**Directions for this task:**
With no images included, output each entry below exactly as it appears.

**Material shown:**
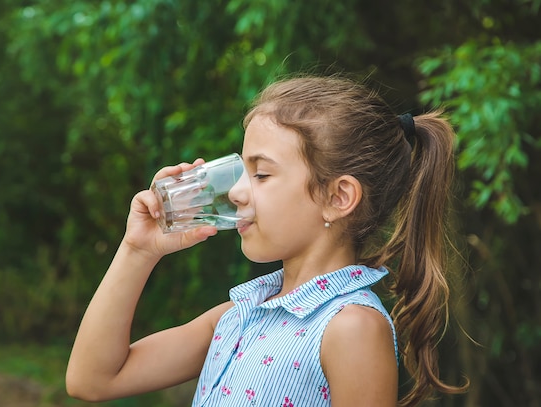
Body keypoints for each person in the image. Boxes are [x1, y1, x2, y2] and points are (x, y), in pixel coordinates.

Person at [66, 75, 468, 407]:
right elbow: (94, 380)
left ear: (338, 198)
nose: (238, 192)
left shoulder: (351, 328)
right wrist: (138, 250)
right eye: (243, 171)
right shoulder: (238, 316)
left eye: (261, 174)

**Solution to the problem:**
Body keypoints for each person in the image. Boxes are [x1, y1, x2, y2] and points are (x, y), in pixel coordinates.

Person at [66, 75, 468, 407]:
right elbow: (94, 380)
left ear: (338, 198)
nose: (238, 192)
left shoulder: (351, 328)
right wrist: (138, 250)
right eye: (243, 171)
right shoulder: (238, 316)
left eye: (261, 174)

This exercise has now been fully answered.